Esta reducción del Carlismo a una mera defensa ideológica de ideales en el orden del pensamiento, y a su configuración como un partido político más dentro del sistema liberal en el orden metodológico, son los frutos podridos de la intelectualidad política «tradicionalista». Canals aduce un ejemplo paradigmático que deja clara la contraposición de perspectivas [subrayado suyo]: «Que todo ello tendía a convertirlo [al Carlismo] en un sentido sin hecho lo prueba, no obstante, que, fuera de los ambientes periodísticos, universitarios o profesionalmente políticos, nadie entiende seriamente por “tradicionalistas” [N. B. designación impropia] más que a “los requetés”. ¿Cree alguien que hubieran podido sustituirse, como fuerza eficiente en el curso de la historia española, los navarros de la Plaza del Castillo en julio de 1936, por escritores balmesianos u oradores “tradicionalistas”? Partido tradicionalista, ya no carlista, fue el surgido del manifiesto de Burgos, de Ramón Nocedal, expresivo de lo que se llamó más comúnmente “integrismo”. “Comunión tradicionalista” fue el nombre resultante de la fusión integrista-carlista de los años inmediatos a la Cruzada».

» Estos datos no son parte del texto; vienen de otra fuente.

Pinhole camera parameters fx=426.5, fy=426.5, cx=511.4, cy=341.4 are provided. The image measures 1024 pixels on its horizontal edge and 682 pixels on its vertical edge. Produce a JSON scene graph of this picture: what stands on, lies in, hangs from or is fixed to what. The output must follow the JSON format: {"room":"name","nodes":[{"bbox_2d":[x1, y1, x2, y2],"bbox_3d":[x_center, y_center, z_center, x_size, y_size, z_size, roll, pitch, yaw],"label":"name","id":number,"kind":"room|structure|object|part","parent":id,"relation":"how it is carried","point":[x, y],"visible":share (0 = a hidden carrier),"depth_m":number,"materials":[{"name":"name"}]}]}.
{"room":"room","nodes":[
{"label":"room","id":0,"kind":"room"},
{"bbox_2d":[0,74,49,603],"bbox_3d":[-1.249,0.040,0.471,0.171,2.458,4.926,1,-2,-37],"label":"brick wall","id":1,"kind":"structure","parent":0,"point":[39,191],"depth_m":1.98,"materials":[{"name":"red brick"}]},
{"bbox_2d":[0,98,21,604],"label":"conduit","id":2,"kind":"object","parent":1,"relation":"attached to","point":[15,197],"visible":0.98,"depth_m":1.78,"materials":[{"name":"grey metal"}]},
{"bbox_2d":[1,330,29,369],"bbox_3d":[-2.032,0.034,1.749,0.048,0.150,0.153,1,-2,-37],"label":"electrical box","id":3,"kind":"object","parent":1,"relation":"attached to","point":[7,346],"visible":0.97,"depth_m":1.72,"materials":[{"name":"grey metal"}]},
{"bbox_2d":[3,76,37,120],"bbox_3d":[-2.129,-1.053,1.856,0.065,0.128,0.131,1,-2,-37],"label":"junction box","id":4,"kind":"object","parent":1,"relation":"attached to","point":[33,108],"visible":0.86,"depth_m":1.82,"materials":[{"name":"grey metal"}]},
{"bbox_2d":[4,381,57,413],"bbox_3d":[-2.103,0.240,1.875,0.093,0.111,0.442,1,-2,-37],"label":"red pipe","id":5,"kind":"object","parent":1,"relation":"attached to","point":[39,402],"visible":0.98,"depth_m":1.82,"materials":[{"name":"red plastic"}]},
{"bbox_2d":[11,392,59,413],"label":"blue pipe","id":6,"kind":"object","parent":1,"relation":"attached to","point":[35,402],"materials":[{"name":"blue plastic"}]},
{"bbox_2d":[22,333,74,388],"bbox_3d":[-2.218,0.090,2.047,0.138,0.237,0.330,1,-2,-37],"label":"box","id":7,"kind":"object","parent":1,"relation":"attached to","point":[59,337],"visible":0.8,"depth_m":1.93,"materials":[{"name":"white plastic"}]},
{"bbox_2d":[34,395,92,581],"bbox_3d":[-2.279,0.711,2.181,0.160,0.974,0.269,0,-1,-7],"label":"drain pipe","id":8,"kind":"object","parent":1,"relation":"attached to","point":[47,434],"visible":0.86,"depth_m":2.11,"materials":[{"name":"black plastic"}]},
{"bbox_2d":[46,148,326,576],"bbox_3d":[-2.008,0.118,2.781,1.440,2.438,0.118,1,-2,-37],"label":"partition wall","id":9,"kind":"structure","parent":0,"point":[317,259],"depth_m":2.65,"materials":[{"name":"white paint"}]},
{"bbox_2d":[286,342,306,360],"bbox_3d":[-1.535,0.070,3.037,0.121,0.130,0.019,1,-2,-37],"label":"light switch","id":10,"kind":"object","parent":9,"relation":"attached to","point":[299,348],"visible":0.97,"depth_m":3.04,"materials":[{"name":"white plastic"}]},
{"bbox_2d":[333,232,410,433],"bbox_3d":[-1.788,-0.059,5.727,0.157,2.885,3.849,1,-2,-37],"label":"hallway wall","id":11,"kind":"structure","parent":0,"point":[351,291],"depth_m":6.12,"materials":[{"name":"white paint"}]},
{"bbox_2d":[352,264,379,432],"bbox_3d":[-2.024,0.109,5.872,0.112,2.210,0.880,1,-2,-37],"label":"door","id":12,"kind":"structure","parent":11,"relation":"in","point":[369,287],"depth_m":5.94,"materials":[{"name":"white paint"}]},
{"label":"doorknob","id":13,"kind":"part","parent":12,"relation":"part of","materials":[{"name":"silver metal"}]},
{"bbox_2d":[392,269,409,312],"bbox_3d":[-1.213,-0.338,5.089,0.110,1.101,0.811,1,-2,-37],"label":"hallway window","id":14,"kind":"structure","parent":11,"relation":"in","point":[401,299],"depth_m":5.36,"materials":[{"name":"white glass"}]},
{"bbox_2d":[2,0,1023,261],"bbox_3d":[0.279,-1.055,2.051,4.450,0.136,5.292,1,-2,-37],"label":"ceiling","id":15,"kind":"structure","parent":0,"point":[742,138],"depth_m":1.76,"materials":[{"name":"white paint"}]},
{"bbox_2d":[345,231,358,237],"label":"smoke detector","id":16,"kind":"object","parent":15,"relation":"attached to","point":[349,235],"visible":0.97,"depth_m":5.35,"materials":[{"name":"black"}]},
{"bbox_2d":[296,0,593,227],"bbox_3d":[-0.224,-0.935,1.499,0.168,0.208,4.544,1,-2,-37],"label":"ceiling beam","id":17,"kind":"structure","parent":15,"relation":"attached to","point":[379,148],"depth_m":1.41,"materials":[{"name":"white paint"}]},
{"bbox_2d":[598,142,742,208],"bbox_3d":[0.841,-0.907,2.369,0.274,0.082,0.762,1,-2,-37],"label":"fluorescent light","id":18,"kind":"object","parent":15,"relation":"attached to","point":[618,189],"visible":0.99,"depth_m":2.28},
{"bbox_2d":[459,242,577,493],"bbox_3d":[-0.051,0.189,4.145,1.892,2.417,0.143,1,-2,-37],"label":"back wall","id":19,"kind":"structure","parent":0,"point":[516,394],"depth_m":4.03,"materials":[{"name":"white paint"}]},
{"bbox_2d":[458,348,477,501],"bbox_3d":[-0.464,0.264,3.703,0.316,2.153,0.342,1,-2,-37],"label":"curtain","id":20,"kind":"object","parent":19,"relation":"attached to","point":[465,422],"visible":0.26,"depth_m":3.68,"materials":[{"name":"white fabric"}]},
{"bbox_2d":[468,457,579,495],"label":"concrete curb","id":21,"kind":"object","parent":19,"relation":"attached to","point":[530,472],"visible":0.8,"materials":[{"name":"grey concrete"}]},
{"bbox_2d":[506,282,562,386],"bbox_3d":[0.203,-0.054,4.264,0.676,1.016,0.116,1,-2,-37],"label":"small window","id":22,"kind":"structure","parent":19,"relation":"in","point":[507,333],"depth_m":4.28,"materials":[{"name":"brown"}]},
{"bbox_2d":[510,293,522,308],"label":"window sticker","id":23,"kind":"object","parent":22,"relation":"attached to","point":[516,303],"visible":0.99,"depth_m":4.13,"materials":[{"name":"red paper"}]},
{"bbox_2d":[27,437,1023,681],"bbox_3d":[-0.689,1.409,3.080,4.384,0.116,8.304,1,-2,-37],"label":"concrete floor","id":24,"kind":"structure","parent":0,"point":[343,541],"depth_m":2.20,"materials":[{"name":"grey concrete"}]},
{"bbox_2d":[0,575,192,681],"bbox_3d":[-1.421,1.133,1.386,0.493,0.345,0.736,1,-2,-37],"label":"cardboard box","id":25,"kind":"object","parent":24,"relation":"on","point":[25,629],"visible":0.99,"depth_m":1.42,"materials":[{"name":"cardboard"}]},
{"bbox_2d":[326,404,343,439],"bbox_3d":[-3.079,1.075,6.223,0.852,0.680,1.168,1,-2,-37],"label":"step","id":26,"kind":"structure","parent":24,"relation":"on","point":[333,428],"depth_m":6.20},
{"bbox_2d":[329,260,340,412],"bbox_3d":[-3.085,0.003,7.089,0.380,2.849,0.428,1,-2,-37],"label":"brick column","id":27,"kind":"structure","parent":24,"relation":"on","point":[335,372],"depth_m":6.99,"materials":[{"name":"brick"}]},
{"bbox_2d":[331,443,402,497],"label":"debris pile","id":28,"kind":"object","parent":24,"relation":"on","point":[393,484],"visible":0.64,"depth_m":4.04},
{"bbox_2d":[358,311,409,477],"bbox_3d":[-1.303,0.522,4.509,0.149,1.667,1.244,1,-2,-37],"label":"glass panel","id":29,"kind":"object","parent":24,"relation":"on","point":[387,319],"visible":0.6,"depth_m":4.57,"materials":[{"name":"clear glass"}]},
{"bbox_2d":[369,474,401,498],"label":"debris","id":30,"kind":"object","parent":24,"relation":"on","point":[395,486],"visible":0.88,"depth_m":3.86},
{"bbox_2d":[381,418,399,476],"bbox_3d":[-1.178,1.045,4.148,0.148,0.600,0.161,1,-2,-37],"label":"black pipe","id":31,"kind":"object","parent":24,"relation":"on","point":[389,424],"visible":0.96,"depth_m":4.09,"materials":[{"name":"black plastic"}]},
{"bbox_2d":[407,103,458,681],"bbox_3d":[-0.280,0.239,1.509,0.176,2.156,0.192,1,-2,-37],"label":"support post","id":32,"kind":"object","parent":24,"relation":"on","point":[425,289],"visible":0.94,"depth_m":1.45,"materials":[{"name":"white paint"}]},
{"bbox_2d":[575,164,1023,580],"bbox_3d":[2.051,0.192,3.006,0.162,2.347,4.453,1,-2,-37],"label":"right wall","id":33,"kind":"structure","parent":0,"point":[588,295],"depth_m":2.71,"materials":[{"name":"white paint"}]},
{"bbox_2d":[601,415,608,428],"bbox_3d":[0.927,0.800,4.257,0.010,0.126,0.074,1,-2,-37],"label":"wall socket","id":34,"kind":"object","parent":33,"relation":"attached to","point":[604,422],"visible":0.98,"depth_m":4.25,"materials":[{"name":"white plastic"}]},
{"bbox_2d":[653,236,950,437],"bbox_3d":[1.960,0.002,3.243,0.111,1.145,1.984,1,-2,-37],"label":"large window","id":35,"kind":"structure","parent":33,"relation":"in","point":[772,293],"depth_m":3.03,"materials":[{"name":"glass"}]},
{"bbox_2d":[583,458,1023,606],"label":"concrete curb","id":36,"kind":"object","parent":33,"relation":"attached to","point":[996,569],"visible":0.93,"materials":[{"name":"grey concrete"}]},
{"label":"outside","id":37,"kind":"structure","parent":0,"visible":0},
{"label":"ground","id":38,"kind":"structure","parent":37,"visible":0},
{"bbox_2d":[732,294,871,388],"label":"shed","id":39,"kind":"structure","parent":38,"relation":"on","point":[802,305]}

Da la impresión como si la palabra «tradicionalismo» fuera una especie de fórmula de compromiso a fin de que, cada vez que se adhieren al Carlismo grupos de antigua significación «liberal-pseudodinástica», no tengan que reconocer sus antiguos errores al respecto, cosa a la que se verían obligados en caso de resaltarse la genuina naturaleza legitimista de la Causa Carlista.

Termina Canals su segundo ensayo con este aserto: «Suponer que el “tradicionalismo”, como ideología o doctrina, existió con anterioridad al “carlismo”, y que se concretó accidentalmente en éste al tomar carácter de partido, es a la vez una inversión y un desfase cronológico más que secular». No es que la ideología «tradicionalista» existiera antes del Carlismo, sino más bien al margen del Carlismo; y, en efecto, se incorporó accidentalmente al mismo a través de los publicistas «neocatólicos».